**What this task involves**
As the answer, set down the lines below from the one containing "A3x (4+64G) Nebula Red: 1325 -> 1578" through the one containing "лапша отварная: 141 -> 245", exactly and inclusively, and no others.

**Data extracts**
*** Block opens ***

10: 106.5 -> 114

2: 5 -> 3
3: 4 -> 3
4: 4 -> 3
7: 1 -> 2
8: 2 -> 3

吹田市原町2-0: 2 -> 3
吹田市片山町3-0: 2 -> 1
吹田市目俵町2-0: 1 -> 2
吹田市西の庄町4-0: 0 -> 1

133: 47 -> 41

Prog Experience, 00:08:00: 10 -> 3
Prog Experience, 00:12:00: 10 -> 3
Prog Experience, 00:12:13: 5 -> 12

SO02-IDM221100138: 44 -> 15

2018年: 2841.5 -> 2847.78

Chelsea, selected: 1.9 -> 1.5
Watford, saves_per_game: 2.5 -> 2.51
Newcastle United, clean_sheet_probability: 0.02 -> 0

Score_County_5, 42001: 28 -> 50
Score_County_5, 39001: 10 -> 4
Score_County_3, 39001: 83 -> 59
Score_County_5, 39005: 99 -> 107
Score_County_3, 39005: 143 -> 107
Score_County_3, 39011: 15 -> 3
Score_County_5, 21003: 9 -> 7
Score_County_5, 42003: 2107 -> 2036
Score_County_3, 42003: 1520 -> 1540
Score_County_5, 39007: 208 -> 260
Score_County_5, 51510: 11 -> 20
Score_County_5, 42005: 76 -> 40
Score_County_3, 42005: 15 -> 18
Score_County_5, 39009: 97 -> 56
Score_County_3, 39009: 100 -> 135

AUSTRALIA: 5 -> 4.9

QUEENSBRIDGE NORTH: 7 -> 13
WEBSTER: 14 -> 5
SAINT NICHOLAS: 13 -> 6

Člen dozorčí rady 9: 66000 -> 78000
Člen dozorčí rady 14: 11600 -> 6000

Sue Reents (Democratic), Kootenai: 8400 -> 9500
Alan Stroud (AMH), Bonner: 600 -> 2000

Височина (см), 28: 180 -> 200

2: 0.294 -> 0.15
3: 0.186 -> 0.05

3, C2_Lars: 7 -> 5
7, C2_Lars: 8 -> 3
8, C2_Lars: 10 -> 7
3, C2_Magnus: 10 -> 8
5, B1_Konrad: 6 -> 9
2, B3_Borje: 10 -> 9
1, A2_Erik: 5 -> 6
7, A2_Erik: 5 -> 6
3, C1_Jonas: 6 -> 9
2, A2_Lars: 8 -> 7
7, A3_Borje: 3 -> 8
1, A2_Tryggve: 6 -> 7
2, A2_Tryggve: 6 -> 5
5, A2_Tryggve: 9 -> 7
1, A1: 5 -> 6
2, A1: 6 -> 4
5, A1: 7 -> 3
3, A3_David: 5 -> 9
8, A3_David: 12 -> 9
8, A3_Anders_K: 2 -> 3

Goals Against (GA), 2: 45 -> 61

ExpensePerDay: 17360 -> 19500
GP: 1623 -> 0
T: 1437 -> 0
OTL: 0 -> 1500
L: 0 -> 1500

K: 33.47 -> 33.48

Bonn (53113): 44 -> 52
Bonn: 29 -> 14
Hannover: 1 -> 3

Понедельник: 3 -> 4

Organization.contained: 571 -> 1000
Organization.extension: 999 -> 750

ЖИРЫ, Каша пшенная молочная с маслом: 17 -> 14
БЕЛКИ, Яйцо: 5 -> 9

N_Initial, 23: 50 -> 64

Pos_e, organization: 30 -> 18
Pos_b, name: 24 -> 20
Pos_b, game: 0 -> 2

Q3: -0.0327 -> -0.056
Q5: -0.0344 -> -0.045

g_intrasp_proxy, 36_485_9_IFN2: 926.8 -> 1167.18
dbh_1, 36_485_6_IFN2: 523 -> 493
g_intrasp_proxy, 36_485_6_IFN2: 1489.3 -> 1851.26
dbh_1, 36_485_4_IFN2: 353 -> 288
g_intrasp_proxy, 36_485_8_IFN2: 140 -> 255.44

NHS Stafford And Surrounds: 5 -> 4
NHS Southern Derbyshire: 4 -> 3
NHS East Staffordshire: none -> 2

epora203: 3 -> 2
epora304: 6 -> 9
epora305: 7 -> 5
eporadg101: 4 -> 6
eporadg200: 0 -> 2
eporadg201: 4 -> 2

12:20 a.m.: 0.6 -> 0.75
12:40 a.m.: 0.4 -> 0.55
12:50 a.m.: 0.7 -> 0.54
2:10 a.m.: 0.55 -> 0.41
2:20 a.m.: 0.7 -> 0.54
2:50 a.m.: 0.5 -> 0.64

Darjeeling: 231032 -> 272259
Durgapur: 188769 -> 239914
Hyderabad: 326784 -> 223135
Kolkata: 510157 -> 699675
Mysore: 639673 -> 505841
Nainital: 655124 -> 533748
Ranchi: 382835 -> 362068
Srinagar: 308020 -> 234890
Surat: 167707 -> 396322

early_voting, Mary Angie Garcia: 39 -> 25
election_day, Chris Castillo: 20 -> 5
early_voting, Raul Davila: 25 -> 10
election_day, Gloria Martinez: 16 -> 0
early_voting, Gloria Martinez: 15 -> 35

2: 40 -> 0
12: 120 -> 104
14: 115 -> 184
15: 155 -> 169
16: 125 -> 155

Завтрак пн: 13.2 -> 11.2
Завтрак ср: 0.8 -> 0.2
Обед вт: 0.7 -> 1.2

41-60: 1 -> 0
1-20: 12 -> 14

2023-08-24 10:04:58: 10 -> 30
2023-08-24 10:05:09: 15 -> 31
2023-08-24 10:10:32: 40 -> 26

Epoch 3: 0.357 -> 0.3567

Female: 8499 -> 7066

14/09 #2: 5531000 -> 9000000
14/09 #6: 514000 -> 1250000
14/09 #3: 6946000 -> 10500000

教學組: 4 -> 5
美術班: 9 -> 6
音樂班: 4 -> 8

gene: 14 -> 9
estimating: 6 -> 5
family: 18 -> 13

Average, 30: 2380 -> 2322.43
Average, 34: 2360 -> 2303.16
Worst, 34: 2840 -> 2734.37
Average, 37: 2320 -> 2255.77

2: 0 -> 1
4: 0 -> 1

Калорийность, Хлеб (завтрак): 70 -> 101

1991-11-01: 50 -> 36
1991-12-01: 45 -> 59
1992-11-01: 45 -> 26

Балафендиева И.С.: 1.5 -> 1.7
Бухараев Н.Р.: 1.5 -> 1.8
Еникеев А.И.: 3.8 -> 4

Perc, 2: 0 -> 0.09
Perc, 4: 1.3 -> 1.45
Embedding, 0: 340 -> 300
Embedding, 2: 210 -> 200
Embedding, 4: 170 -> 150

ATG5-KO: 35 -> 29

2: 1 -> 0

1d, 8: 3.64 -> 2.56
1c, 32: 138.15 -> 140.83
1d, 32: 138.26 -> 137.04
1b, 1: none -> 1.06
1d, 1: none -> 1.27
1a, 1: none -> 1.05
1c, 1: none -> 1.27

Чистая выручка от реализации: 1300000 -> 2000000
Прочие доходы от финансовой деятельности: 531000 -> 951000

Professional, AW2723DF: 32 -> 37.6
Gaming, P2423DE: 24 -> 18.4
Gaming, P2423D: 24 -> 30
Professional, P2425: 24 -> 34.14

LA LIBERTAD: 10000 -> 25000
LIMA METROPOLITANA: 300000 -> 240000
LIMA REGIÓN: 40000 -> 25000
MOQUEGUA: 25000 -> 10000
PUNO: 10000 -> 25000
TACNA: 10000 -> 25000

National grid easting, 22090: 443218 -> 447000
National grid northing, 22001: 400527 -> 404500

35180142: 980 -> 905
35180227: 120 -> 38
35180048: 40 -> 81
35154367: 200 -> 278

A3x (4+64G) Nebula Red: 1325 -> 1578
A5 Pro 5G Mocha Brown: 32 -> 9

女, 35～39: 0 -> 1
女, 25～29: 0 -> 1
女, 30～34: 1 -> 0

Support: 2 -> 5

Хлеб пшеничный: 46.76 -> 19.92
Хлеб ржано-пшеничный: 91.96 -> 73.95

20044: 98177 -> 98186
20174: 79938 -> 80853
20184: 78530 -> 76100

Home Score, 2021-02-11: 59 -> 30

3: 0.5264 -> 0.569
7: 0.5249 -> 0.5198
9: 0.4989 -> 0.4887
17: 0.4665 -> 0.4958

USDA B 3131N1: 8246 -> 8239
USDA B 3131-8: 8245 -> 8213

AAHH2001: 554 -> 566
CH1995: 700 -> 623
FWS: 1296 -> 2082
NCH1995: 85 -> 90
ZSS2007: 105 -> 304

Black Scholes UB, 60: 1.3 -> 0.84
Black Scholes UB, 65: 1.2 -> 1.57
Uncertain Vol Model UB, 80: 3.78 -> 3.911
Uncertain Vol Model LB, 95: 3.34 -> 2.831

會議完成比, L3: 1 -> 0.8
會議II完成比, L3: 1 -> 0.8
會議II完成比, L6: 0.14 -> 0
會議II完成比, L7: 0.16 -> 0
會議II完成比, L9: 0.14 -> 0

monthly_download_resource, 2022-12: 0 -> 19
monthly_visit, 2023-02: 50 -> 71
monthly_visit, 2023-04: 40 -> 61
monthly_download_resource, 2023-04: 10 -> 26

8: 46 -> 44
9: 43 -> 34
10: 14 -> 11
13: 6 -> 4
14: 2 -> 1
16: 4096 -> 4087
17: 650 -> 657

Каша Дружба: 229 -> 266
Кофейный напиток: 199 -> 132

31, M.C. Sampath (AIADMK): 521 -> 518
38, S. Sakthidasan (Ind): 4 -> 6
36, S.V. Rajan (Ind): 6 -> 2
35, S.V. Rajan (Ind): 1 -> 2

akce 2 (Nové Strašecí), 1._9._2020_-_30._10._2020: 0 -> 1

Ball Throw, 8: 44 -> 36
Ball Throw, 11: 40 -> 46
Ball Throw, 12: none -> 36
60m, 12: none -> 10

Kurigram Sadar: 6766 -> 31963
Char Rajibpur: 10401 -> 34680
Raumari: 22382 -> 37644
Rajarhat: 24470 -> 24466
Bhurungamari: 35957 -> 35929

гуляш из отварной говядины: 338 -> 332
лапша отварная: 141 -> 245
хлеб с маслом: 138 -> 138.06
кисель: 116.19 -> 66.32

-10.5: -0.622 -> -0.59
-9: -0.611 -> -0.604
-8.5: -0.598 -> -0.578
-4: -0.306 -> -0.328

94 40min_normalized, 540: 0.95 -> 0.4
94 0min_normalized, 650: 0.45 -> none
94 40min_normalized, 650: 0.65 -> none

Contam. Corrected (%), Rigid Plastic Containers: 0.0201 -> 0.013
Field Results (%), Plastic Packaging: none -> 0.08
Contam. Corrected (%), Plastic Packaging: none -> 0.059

*** Block closes ***

**Answer to the problem**
A3x (4+64G) Nebula Red: 1325 -> 1578
A5 Pro 5G Mocha Brown: 32 -> 9

女, 35～39: 0 -> 1
女, 25～29: 0 -> 1
女, 30～34: 1 -> 0

Support: 2 -> 5

Хлеб пшеничный: 46.76 -> 19.92
Хлеб ржано-пшеничный: 91.96 -> 73.95

20044: 98177 -> 98186
20174: 79938 -> 80853
20184: 78530 -> 76100

Home Score, 2021-02-11: 59 -> 30

3: 0.5264 -> 0.569
7: 0.5249 -> 0.5198
9: 0.4989 -> 0.4887
17: 0.4665 -> 0.4958

USDA B 3131N1: 8246 -> 8239
USDA B 3131-8: 8245 -> 8213

AAHH2001: 554 -> 566
CH1995: 700 -> 623
FWS: 1296 -> 2082
NCH1995: 85 -> 90
ZSS2007: 105 -> 304

Black Scholes UB, 60: 1.3 -> 0.84
Black Scholes UB, 65: 1.2 -> 1.57
Uncertain Vol Model UB, 80: 3.78 -> 3.911
Uncertain Vol Model LB, 95: 3.34 -> 2.831

會議完成比, L3: 1 -> 0.8
會議II完成比, L3: 1 -> 0.8
會議II完成比, L6: 0.14 -> 0
會議II完成比, L7: 0.16 -> 0
會議II完成比, L9: 0.14 -> 0

monthly_download_resource, 2022-12: 0 -> 19
monthly_visit, 2023-02: 50 -> 71
monthly_visit, 2023-04: 40 -> 61
monthly_download_resource, 2023-04: 10 -> 26

8: 46 -> 44
9: 43 -> 34
10: 14 -> 11
13: 6 -> 4
14: 2 -> 1
16: 4096 -> 4087
17: 650 -> 657

Каша Дружба: 229 -> 266
Кофейный напиток: 199 -> 132

31, M.C. Sampath (AIADMK): 521 -> 518
38, S. Sakthidasan (Ind): 4 -> 6
36, S.V. Rajan (Ind): 6 -> 2
35, S.V. Rajan (Ind): 1 -> 2

akce 2 (Nové Strašecí), 1._9._2020_-_30._10._2020: 0 -> 1

Ball Throw, 8: 44 -> 36
Ball Throw, 11: 40 -> 46
Ball Throw, 12: none -> 36
60m, 12: none -> 10

Kurigram Sadar: 6766 -> 31963
Char Rajibpur: 10401 -> 34680
Raumari: 22382 -> 37644
Rajarhat: 24470 -> 24466
Bhurungamari: 35957 -> 35929

гуляш из отварной говядины: 338 -> 332
лапша отварная: 141 -> 245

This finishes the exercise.